Tu as sans doute raison pour Riis, mais pour un mec progressivement marginalisé (et encore il est encore là tout de même) parce qu'un Tinkov a vraiment pris les rênes, combien qui verrouillent encore leur équipe. Riis n'était pas virable pendant les ère CSC et Saxo, ce n'est qu'avec Tinkov qu'il est devenu secondaire. Mais en gros on aurait voulu faire un gros nettoyage avant l'arrivée de Tinkov, virer Riis c'était flinguer la structure...Steph86 a écrit :C'est faux pour Riis, il n'est plus propriétaire de l'équipe et est juste salarié de Tinkoff. Il a négocié cette clause lors de la vente de l'équipe au milliardaire russe. Aujourd'hui, il n'est vraiment plus l'homme à tout faire dans l'équipe Saxo-Tinkoff mais plutôt un glandeur professionnel qui a trouvé le bon filon pour rester dans le circuit sans bourse délier. Même s'il figure dans l'organigramme, je peux te certifier qu'il n'exerce plus qu'un rôle honorifique, d'ailleurs il n'est que très rarement présent sur les courses. De plus, pas mal de ses hommes de confiance ont été lourdés à l'intersaison et remplacés par des hommes entièrement dévoués à Tinkoff.veji2 a écrit :
C'est là qu'on voit aussi une des grosses faiblesses structurelles du cyclisme pro : plus encore que la dépendance vis à vis des sponsors, c'est la dépendance vis à vis d'un seul homme, le Manager/DS tout puissant qui incarne la structure, l'a construite, y a embauché tout le monde, etc, voire en est propriétaire. Suffit de regarder les grandes équipes françaises : Bernaudeau, Madiot et Lavenu ne sont pas les managers de leurs équipes, ils sont leurs équipes. Sans eux tout risquerait de s'effondrer, donc il est quasi impossible de s'en débarasser. seule Cofidis semble fonctionner différement avec un sponsor qui est davantage comme un actionnaire majoritaire.
C'est la même chose aussi pour Vino, pour Riis, pour plein d'autres : on ne peut pas nettoyer le cyclisme des managers sulfureux car ils sont la pierre angulaire des équipes pro. C'est comme ça et ça participe au côté malsain du cyclisme pro, avec des Lavenu ou Madiot qui ont traversé les époques, managers à l'époque du gros dopage comme à l'époque du cyclisme propre (plus ou moins). Que faire, je n'en sais rien perso.
En revanche, pour les autres, notamment les managers français, je suis plutôt d'accord.
C'est ça le souci, pareil avec pas mal de manager en Italie ou en Belgique : Virer Lefévère, vous pensez que c'est possible ? Pourtant Lefévère comme Lavenu ont clairement été actifs au plus haut du dopage à une époque où ils savaient parfaitement ce qui se passait, voire ont bâti ce système dans leur équipe.
Pour moi c'est vraiment une des grosses faiblesses structurelles, ça + la dépendance vis à vis du sponsor ça fait des structures aux équilibres tellement fragile que toute tentative de réforme un peu profonde de leur fonctionnement risque de les faire s'écrouler.

Travail demandé: Extrayez, mot pour mot, le passage du texte sur les managers d'équipes cyclistes qui s'ouvre sur les mots contenant "En revanche, pour" et se clôt sur "dans leur équipe.". Les enregistrements n'ont aucun rôle ici.

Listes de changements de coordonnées
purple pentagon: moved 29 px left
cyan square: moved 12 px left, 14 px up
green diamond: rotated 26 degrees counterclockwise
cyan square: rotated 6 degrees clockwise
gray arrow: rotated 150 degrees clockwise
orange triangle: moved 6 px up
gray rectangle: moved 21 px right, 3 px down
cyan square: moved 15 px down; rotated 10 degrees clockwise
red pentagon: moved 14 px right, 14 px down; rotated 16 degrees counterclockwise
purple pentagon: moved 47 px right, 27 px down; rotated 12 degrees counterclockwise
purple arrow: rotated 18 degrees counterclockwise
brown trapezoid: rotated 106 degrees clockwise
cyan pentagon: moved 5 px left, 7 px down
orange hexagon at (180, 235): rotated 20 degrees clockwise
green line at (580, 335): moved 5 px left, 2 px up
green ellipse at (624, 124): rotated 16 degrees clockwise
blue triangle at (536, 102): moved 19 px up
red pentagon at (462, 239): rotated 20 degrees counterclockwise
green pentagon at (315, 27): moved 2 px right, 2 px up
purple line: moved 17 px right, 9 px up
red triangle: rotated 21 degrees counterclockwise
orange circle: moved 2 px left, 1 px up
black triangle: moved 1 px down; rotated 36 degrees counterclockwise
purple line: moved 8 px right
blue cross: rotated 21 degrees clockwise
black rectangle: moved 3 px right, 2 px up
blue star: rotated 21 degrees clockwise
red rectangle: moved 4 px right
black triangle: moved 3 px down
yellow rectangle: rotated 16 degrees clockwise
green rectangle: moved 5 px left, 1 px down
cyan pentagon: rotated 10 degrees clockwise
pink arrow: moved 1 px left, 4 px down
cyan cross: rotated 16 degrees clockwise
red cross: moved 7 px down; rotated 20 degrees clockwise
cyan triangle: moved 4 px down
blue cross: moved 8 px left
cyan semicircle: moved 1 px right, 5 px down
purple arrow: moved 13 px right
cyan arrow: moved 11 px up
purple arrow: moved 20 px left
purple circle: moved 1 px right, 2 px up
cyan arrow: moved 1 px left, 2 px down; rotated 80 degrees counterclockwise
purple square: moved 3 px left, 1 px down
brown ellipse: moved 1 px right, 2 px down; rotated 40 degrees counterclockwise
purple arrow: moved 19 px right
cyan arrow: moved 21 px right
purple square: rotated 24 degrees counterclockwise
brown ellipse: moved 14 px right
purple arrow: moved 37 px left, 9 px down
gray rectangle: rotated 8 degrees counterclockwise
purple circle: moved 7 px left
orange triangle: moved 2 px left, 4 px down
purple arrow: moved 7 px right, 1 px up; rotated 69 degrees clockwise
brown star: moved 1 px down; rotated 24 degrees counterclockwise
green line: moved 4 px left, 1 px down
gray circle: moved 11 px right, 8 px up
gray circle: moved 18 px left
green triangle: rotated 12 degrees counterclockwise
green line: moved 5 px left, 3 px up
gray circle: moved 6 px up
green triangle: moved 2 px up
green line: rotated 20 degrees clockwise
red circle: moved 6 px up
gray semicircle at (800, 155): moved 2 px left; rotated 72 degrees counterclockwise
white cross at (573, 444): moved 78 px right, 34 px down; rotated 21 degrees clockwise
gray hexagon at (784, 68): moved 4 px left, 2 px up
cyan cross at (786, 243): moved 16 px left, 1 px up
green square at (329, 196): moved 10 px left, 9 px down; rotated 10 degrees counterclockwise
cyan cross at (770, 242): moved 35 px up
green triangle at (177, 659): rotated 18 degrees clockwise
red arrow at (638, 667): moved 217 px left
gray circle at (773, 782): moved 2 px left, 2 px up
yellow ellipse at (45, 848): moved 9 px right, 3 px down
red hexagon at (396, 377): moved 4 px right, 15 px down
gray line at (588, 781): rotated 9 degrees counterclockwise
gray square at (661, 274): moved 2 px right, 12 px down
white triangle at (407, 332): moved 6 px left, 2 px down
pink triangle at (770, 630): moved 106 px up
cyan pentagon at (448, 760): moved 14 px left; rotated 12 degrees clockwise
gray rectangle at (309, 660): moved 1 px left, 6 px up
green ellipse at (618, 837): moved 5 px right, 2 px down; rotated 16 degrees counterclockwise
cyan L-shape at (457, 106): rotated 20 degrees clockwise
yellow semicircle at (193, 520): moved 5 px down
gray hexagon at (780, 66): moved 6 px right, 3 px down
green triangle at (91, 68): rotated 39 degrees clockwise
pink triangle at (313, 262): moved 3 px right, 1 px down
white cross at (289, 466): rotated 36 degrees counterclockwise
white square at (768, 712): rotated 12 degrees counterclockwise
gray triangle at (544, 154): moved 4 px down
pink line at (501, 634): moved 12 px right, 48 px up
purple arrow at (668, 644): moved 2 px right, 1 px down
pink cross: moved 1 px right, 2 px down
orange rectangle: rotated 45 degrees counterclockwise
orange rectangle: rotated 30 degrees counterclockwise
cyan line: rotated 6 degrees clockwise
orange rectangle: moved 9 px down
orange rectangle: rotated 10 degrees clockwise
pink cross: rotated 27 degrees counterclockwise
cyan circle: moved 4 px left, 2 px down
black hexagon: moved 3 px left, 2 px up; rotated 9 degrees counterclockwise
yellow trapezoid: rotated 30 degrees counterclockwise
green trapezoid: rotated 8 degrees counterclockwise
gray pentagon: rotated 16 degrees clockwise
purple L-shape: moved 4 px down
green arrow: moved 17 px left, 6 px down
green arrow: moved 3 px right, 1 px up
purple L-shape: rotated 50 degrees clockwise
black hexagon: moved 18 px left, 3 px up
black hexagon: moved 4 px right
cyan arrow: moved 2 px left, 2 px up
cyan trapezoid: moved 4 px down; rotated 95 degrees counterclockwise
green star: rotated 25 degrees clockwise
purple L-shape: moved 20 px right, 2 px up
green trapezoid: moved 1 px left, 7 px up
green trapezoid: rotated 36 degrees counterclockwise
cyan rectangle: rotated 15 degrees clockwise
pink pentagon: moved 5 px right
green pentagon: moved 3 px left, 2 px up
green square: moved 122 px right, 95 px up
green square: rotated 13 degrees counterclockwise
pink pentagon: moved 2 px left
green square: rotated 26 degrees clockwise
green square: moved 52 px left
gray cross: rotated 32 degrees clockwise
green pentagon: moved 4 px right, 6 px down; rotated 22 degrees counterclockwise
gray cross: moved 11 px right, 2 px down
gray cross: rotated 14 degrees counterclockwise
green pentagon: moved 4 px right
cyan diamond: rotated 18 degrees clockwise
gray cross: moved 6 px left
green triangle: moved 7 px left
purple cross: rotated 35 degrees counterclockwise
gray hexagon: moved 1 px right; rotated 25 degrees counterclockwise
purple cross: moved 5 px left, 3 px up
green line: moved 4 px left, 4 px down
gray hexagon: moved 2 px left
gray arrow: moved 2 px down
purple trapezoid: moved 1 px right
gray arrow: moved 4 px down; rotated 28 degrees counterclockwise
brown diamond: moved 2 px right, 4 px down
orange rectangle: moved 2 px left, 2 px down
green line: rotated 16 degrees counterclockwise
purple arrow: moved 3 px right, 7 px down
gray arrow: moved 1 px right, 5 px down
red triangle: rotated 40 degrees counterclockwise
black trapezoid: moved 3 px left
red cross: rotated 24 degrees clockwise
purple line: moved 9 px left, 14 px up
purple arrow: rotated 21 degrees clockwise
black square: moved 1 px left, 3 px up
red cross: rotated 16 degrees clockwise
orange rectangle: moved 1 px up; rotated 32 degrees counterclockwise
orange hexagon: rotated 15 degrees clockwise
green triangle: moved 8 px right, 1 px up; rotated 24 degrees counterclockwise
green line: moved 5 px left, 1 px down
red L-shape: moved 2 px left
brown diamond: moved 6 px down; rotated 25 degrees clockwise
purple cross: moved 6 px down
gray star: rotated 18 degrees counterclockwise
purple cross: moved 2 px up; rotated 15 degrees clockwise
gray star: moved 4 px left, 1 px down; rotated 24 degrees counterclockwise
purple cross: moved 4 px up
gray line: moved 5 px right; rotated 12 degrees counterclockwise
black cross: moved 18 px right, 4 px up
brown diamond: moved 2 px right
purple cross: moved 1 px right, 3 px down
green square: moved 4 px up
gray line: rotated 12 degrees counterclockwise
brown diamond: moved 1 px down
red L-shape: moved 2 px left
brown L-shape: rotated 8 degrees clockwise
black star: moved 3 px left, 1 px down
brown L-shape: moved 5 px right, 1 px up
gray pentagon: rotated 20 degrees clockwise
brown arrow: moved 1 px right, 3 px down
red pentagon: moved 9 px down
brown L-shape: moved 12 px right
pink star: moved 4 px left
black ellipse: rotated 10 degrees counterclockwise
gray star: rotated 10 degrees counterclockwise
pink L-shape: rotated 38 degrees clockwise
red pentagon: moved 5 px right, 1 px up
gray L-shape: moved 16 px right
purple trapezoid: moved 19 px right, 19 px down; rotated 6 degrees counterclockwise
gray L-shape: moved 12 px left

Résultat:
En revanche, pour les autres, notamment les managers français, je suis plutôt d'accord.
C'est ça le souci, pareil avec pas mal de manager en Italie ou en Belgique : Virer Lefévère, vous pensez que c'est possible ? Pourtant Lefévère comme Lavenu ont clairement été actifs au plus haut du dopage à une époque où ils savaient parfaitement ce qui se passait, voire ont bâti ce système dans leur équipe.